**出典の文章:**
これまでの東証フォローアップ会議での議論(下記記事ご参照)を踏まえ、2023年3月31日、東京証券取引所は上場企業各社に対して、PBR1倍割れ改革などに関する通知を正式に発出しました。
本件東証通知は、株主・投資家にとって朗報です!
各企業が、PBR1倍割れなどの改善に取り組むことは、株主還元・配当金の向上や株価上昇につながります。
今回は、本件東証が発出した正式通知について、その内容を確認して、今後の投資方針を考えてみたいと思います。
東証からの通知の内容
2023年3月31日、東京証券取引所は、「資本コストや株価を意識した経営の実現に向けた対応等に関するお願いについて」という通知を、各上場企業に向けて発出しました。
※出所:東証通知資料「資本コストや株価を意識した経営の実現に向けた対応について」
上記通知資料から、ポイントを抜粋します。
ーーーーー以下、東証通知資料からの抜粋ーーーーー
・これらの内容は、持続的な成長と中長期的な企業価値向上の実現に向けて重要と考えられる事項をまとめたものであり、規則上の義務付けを行うものではございませんが、上場会社の皆様に、投資者からの期待を踏まえ、積極的に実施していただくことをお願いするものです。
・プライム市場・スタンダード市場の全上場会社が対象です。
・資本コストや株価を意識した経営の実現に向けて、以下の一連の対応について、継続的な実施をお願いいたします。

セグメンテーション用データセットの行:
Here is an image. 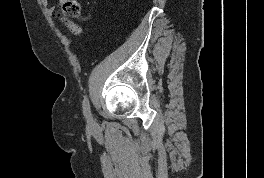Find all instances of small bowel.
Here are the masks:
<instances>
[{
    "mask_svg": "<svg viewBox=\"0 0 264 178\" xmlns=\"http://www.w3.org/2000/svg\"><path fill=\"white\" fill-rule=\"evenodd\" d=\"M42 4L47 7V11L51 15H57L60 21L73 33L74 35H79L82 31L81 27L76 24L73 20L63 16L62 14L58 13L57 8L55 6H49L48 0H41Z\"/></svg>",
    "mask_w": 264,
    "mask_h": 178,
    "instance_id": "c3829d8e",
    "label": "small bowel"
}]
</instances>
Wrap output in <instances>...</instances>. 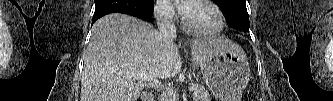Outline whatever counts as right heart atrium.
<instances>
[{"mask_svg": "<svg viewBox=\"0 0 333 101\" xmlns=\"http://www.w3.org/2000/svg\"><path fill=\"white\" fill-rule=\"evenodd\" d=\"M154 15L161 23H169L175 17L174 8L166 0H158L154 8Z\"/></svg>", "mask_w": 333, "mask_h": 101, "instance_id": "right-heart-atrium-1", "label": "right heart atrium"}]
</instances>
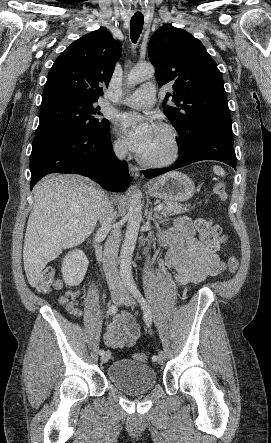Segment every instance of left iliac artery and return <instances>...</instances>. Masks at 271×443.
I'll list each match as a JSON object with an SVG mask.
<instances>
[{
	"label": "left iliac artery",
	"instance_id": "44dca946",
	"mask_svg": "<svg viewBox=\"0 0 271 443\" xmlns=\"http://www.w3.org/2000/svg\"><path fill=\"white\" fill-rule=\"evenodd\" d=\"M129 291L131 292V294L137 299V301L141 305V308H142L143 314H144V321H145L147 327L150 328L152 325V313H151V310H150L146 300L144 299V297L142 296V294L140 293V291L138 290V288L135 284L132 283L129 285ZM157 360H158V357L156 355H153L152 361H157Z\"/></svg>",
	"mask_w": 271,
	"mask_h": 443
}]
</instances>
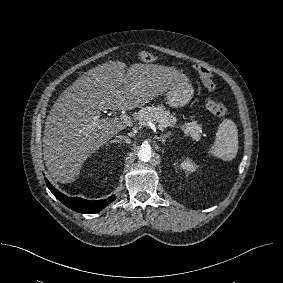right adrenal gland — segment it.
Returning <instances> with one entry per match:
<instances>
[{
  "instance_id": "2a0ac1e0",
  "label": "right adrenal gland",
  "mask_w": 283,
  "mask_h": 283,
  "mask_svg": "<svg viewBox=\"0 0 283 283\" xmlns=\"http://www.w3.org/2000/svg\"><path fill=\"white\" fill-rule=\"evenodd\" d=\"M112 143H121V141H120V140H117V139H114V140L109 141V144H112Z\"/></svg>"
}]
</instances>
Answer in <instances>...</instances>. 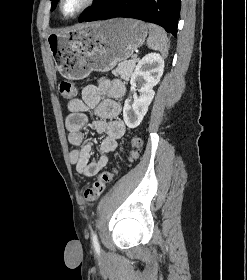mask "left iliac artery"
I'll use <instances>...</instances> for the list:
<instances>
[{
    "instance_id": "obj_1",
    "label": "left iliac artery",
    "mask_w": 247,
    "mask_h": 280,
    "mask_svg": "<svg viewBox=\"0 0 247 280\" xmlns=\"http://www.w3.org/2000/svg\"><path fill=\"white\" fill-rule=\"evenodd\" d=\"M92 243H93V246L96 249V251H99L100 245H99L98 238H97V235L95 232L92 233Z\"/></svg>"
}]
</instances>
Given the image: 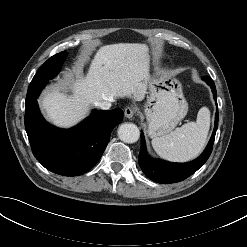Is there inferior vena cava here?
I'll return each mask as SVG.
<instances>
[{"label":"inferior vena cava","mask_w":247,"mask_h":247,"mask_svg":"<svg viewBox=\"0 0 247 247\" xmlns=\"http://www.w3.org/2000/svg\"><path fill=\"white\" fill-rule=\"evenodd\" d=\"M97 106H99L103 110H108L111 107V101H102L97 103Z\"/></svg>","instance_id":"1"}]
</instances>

--

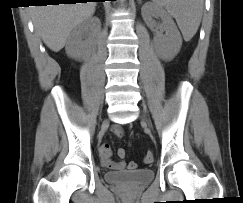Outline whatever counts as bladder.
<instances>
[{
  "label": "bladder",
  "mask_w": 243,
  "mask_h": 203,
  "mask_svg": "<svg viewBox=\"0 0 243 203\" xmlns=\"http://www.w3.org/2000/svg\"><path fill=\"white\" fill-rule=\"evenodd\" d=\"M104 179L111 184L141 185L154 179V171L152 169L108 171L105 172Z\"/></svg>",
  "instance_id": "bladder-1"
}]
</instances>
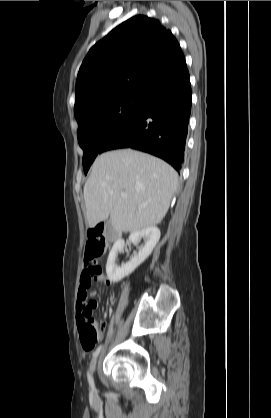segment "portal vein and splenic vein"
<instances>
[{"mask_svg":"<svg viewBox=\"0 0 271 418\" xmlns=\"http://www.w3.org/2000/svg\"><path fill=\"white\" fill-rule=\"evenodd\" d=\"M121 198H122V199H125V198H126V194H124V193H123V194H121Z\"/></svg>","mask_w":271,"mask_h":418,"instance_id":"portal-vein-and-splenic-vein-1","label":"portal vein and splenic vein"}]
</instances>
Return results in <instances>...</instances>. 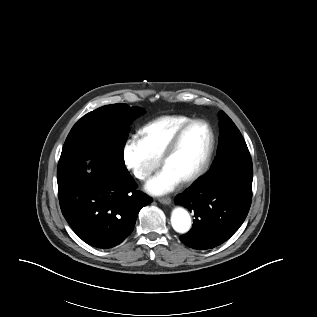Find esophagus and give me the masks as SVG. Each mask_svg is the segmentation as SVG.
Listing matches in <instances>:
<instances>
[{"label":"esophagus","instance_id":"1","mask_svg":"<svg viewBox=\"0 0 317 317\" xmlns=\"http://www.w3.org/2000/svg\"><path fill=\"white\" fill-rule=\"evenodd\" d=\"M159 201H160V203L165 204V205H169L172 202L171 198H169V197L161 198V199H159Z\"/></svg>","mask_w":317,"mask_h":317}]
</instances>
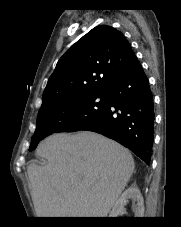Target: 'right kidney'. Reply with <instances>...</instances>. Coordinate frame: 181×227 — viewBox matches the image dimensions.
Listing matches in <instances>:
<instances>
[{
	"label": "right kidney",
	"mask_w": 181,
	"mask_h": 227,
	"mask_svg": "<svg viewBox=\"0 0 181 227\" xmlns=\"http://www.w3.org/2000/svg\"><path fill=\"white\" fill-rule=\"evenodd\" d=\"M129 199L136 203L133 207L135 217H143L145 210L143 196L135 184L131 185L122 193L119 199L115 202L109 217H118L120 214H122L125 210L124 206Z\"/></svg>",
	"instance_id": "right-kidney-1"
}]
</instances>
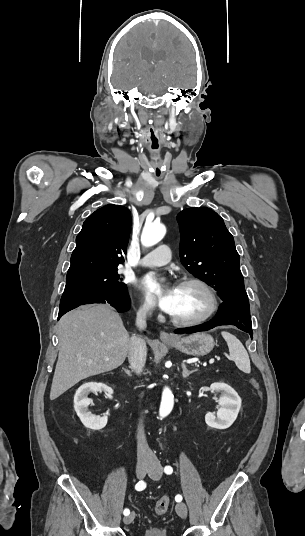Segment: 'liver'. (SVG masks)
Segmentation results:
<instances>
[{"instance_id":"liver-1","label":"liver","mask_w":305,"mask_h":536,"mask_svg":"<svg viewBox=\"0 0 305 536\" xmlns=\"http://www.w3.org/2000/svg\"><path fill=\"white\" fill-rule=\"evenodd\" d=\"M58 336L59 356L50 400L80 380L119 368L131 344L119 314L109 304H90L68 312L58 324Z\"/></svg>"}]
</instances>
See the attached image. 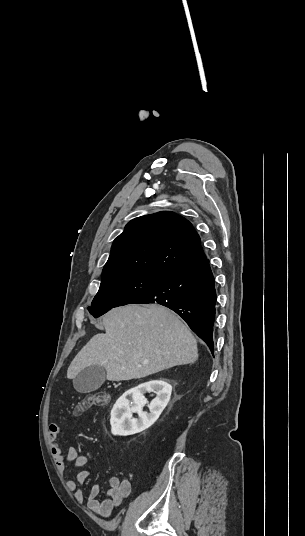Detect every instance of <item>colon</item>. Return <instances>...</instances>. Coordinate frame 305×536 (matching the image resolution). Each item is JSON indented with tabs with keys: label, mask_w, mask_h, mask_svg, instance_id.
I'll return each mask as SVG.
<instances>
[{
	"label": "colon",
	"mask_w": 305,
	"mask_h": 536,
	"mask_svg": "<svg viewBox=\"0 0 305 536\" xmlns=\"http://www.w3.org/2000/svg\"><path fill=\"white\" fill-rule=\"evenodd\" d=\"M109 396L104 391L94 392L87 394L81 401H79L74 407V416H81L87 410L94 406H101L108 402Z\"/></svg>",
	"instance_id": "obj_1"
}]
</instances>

**取り組む課題:**
A) 東証通知についての文章をもとに、次の問いに答えてください。
(i) 東京証券取引所が上場企業各社に通知を発出したのは何年何月何日ですか。
(ii) 通知の対象となるのはどの市場の上場会社ですか。
(iii) 通知の内容は規則上の義務付けを行うものですか。
B) 東証通知についての文章を、最後の文の後から続けて書いてください。

**課題の解答:**
A)
(i) 2023年3月31日です。
(ii) プライム市場とスタンダード市場の全上場会社です。
(iii) いいえ、規則上の義務付けを行うものではありません。

B)
現状分析 → 計画策定・開示 → 取組みの実行
・計画策定・開示の前提として十分な現状分析や検討を行っていただくことが肝要であることから、開示について具体的な開始時期の定めはありませんが、できる限り速やかな対応をお願いいたします。
・目標とする指標は、自社の状況を踏まえて設定してください。なお、目標の設定に当たっては、具体的な到達水準・到達時期を示す方法のほか、目指すレンジを示す方法や、ROEやEPS(1株当たり利益)の成長率など変化率のトレンドを示す形も考えられます。
・PBR1倍割れは、資本コストを上回る資本収益性を達成できていない、あるいは、成長性が投資者から十分に評価されていないことが示唆される1つの目安と考えられます。
・改善に向けた方針や目標、具体的な取組みや実施時期の開示にあたって、開示を行う書類・フォーマットの定めはありませんが、たとえば、経営戦略や経営計画、決算説明資料、自社ウェブサイト、上場維持基準の適合に向けた計画などの中で示すことなどが考えられます。
・「計画策定・開示」の実施後も、毎年(年1回以上)、これまでの取組みや成果の状況に関する分析を行ったうえで、開示のアップデートをお願いいたします。
ーーーーー東証通知資料からの抜粋終わりーーーーー
※資本コストとは?
資本コストに関しては様々な議論・論争がありますので、下記説明は、超々ざっくりとした概要であって、異論もあり得るものとしてご承知置きください。
資本コストは、企業が資金を調達する時にかかる費用(コスト)のことです。
銀行からの借入金、社債発行による資金調達、株式発行(増資)での資金調達などにかかるコストです。よって、資本コストは企業ごとに異なります。
つまり、企業は、資本コストをかけて手に入れたお金を使って、自らの事業を行い、資本コスト以上の利益を上げる必要があります。
資本コスト(資金調達時の費用)< 事業利益(事業からのリターン)
上記の式が成り立てば企業は発展し企業価値が増大していきますが、成り立たない(上記の不等号が反対の場合)、企業はジリ貧で企業価値が減少します。
ここでよく言われるのが、ROE(自己資本利益率)が資本コストを上回るべきという考え方です。ROE=当期純利益/自己資本
一般的に、資本コストは6%~7%とされています。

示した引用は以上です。